== OPDRACHT ==
Zet de rijen hieronder, van de regel met "Here is an image." tot en met het einde van de rijen, in een CSV met twee kolommen: "tekst" en "antwoord". Geef per rij één regel met de tekst en het bijbehorende antwoord, elk als één veld tussen aanhalingstekens, met regeleinden vervangen door spaties.

##########

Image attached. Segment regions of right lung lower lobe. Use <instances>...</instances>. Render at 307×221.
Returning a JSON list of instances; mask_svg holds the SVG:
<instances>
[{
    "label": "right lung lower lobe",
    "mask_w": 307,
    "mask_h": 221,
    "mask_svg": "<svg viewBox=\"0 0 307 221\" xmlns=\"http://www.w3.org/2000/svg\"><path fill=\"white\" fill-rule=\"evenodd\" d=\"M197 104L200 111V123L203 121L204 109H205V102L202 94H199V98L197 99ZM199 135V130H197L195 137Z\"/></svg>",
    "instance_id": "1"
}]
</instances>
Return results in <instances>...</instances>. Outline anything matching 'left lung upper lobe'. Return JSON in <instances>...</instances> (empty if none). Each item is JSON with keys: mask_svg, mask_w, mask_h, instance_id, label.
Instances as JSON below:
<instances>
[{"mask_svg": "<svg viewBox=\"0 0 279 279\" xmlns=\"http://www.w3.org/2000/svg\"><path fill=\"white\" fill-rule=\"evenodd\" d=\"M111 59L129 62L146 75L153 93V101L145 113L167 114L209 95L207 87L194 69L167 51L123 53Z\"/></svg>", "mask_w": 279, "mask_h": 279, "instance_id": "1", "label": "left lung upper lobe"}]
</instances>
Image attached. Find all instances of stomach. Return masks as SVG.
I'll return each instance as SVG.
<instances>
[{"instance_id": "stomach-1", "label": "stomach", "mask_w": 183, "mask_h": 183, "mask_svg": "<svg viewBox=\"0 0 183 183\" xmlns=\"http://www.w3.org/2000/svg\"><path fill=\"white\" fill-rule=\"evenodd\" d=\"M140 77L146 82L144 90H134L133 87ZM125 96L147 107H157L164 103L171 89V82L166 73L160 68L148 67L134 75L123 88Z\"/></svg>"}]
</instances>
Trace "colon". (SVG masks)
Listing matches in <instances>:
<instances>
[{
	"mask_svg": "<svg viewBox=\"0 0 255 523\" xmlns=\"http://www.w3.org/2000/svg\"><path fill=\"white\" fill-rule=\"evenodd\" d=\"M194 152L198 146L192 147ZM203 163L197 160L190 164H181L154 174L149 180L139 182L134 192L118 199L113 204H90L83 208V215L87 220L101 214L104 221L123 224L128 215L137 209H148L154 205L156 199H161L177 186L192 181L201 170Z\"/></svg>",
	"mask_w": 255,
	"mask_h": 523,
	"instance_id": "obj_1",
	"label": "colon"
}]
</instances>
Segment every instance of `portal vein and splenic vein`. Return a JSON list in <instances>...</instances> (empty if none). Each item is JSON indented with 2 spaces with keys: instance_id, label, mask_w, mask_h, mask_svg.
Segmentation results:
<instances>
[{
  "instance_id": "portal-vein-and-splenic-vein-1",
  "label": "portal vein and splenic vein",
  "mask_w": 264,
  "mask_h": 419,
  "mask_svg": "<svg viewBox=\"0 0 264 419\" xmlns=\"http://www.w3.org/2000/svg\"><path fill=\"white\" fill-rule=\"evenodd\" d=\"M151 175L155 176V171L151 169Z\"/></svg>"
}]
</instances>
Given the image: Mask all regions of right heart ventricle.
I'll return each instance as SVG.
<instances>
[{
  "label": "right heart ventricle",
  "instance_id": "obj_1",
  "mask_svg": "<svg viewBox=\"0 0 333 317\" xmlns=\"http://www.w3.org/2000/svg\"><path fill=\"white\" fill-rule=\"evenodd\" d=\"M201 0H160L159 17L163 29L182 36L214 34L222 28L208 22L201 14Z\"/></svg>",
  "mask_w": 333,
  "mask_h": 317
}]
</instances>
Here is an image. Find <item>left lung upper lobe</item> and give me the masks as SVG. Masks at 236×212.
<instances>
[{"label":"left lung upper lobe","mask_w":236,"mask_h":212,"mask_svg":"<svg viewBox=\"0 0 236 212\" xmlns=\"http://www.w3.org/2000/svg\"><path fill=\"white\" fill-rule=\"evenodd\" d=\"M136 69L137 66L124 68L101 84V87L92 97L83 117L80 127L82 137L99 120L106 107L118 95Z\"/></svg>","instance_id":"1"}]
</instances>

##########

== RESULTAAT HIERONDER ==
tekst,antwoord
"Here is an image. Find <item>left lung upper lobe</item> and give me the masks as SVG. Masks at 236×212.","<instances> [{""label"":""left lung upper lobe"",""mask_w"":236,""mask_h"":212,""mask_svg"":""<svg viewBox=\""0 0 236 212\"" xmlns=\""http://www.w3.org/2000/svg\""><path fill=\""white\"" fill-rule=\""evenodd\"" d=\""M136 69L137 66L124 68L101 84V87L92 97L83 117L80 127L82 137L99 120L106 107L118 95Z\""/></svg>"",""instance_id"":""1""}] </instances>"